> Document
========
# Happy New Year to all!!



## retiredgrunt45 (31 Dec 2007)

*I would like to wish Happy New Year to all.*

A special thank You to Mike Bobbit who keeps this site up and running as well as he does and to the moderators for all their hard work in the past year for keeping us all on the straight and narrow.

And a special, thanks to Army Vern for wearing those chaps, *I love them chaps*, if you ever need a whip, I have a few that would go perfect with those chaps  

Like Dorothy said in the wizard of OZ, "there's no place like home"

Thank You.
Retiredgrunt.


----------



## Mike Baker (31 Dec 2007)

Yeah, Happy New Year everyone!


----------



## gaspasser (31 Dec 2007)

Ladies and gentlemen, this sounds like a proper place to add this bit.  On top of wishing everyone a Very Happy, Prosperous and Joyous New Year, I offer my New Year's resolution, it is not the usual quit smoking {which I've already done} or to go to the gym more {umm, NOT!} I could go with losing a pound or two {darn those good cooks at mirage}  but I wish to end the year the same way I came in...upright and smiling.
 8)


----------



## Hawk (31 Dec 2007)

Happy New Year to you all.

Have fun tonight, but be safe.

With all our best wishes -

Hawk and Family


----------



## NL_engineer (31 Dec 2007)

Happy New Years to all  :cheers:

Keep safe to those all those deployed

CHIMO


----------



## Haletown (31 Dec 2007)

BZ to the forum mngt for providing this interchange of ideas and thoughts on the CF.

And to all this who this day stand and serve, a special thank you for making the sacrifices you do to keep me and mine safe and sound.
========
> Exercise
Carry the New Year forum thread forward, starting right after its last sentence. The listing that comes next has nothing to do with any of this.

> Information supplied
========
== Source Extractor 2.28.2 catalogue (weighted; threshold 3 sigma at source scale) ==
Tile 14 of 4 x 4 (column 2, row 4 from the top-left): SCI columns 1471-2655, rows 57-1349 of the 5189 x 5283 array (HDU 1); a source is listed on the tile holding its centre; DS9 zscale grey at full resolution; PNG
========
> Answer to the task
Your efforts are truly appreciated.


----------



## Greymatters (31 Dec 2007)

Ditto, Happy New Year to all...


----------



## warspite (31 Dec 2007)

Have a happy new year everybody. ;D


----------



## Flip (31 Dec 2007)

> A special thank You to Mike Bobbit who keeps this site up and running as well as he does and to the moderators for all their hard work in the past year for keeping us all on the straight and narrow.



We'll take a cup of kindness yet, for Auld Lang Syne.


----------



## 1feral1 (31 Dec 2007)

The clock counts down to 2008 from Victoria to Peggy's Cove.

Happy New Year to all.

Cheers,

Wes


----------



## Rodahn (31 Dec 2007)

And a Happy New Year to all and sundry. I too would like to echo the previous sentiment for those deployed, "Keep safe guys and gals"

All the best to all military members, wherever they may be.

Chimo


----------



## X-mo-1979 (31 Dec 2007)

Wesley  Down Under said:
			
		

> The clock counts down to 2008 from Victoria to Peggy's Cove.
> 
> Happy New Year to all.
> 
> ...



Umm...Maybe I missed something...isnt there that little island to the east of Peggy's cove.
New years in 1 hr from now on the cape outside ST.JOHNS NL.
I missed the fireworks at  paraliment tonight for the anniversary,however heading out after I talk to the family in NFLD.Downtown Ottawa by midnight!!


----------



## vonGarvin (31 Dec 2007)

Happy feast of Saint Silvester Marathon to one and all.


(And happy New Year, too!)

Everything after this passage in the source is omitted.